Scan the records for the line containing "### Route 53". From there through the last line, write out each line exactly.

Top of Provided data

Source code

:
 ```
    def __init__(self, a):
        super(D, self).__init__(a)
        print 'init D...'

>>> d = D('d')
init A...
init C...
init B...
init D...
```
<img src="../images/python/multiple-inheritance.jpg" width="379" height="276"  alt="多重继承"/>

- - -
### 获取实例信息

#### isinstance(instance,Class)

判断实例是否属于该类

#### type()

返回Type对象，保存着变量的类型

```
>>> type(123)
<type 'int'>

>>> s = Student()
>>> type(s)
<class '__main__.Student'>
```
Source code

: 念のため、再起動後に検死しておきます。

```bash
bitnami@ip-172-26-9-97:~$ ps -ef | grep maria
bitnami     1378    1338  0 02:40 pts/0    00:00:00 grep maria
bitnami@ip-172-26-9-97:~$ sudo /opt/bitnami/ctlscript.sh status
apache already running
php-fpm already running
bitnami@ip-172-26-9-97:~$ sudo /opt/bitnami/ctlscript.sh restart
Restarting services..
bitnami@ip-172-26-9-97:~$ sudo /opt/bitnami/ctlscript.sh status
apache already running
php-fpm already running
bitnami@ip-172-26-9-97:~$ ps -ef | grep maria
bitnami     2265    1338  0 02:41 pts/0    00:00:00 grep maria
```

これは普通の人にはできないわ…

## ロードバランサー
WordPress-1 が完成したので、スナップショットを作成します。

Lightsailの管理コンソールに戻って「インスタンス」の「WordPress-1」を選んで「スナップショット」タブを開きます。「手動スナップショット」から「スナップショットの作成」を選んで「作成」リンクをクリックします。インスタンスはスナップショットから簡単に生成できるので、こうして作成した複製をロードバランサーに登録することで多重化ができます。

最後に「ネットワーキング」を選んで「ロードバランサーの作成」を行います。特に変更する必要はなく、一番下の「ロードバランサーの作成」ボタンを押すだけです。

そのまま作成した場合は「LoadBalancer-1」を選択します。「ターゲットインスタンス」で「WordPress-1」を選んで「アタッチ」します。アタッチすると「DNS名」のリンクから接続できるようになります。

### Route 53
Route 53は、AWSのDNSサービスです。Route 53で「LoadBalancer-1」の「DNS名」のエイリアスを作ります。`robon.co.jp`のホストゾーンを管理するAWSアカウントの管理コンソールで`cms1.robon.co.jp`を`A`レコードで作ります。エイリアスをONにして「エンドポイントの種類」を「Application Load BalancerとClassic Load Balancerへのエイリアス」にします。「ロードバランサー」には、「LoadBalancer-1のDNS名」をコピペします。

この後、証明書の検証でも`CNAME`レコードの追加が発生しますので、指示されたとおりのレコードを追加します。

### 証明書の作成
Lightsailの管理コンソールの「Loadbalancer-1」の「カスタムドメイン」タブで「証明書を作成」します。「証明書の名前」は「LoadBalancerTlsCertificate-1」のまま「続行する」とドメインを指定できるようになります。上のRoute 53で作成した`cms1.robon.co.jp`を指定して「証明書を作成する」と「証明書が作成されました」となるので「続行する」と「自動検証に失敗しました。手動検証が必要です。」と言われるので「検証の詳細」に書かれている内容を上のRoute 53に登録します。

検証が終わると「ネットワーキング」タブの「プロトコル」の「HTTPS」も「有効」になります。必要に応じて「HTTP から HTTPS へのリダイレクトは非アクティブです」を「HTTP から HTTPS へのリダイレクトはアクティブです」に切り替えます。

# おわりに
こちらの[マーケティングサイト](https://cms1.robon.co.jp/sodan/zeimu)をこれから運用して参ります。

Bottom of Provided data

Task response:
### Route 53
Route 53は、AWSのDNSサービスです。Route 53で「LoadBalancer-1」の「DNS名」のエイリアスを作ります。`robon.co.jp`のホストゾーンを管理するAWSアカウントの管理コンソールで`cms1.robon.co.jp`を`A`レコードで作ります。エイリアスをONにして「エンドポイントの種類」を「Application Load BalancerとClassic Load Balancerへのエイリアス」にします。「ロードバランサー」には、「LoadBalancer-1のDNS名」をコピペします。

この後、証明書の検証でも`CNAME`レコードの追加が発生しますので、指示されたとおりのレコードを追加します。

### 証明書の作成
Lightsailの管理コンソールの「Loadbalancer-1」の「カスタムドメイン」タブで「証明書を作成」します。「証明書の名前」は「LoadBalancerTlsCertificate-1」のまま「続行する」とドメインを指定できるようになります。上のRoute 53で作成した`cms1.robon.co.jp`を指定して「証明書を作成する」と「証明書が作成されました」となるので「続行する」と「自動検証に失敗しました。手動検証が必要です。」と言われるので「検証の詳細」に書かれている内容を上のRoute 53に登録します。

検証が終わると「ネットワーキング」タブの「プロトコル」の「HTTPS」も「有効」になります。必要に応じて「HTTP から HTTPS へのリダイレクトは非アクティブです」を「HTTP から HTTPS へのリダイレクトはアクティブです」に切り替えます。

# おわりに
こちらの[マーケティングサイト](https://cms1.robon.co.jp/sodan/zeimu)をこれから運用して参ります。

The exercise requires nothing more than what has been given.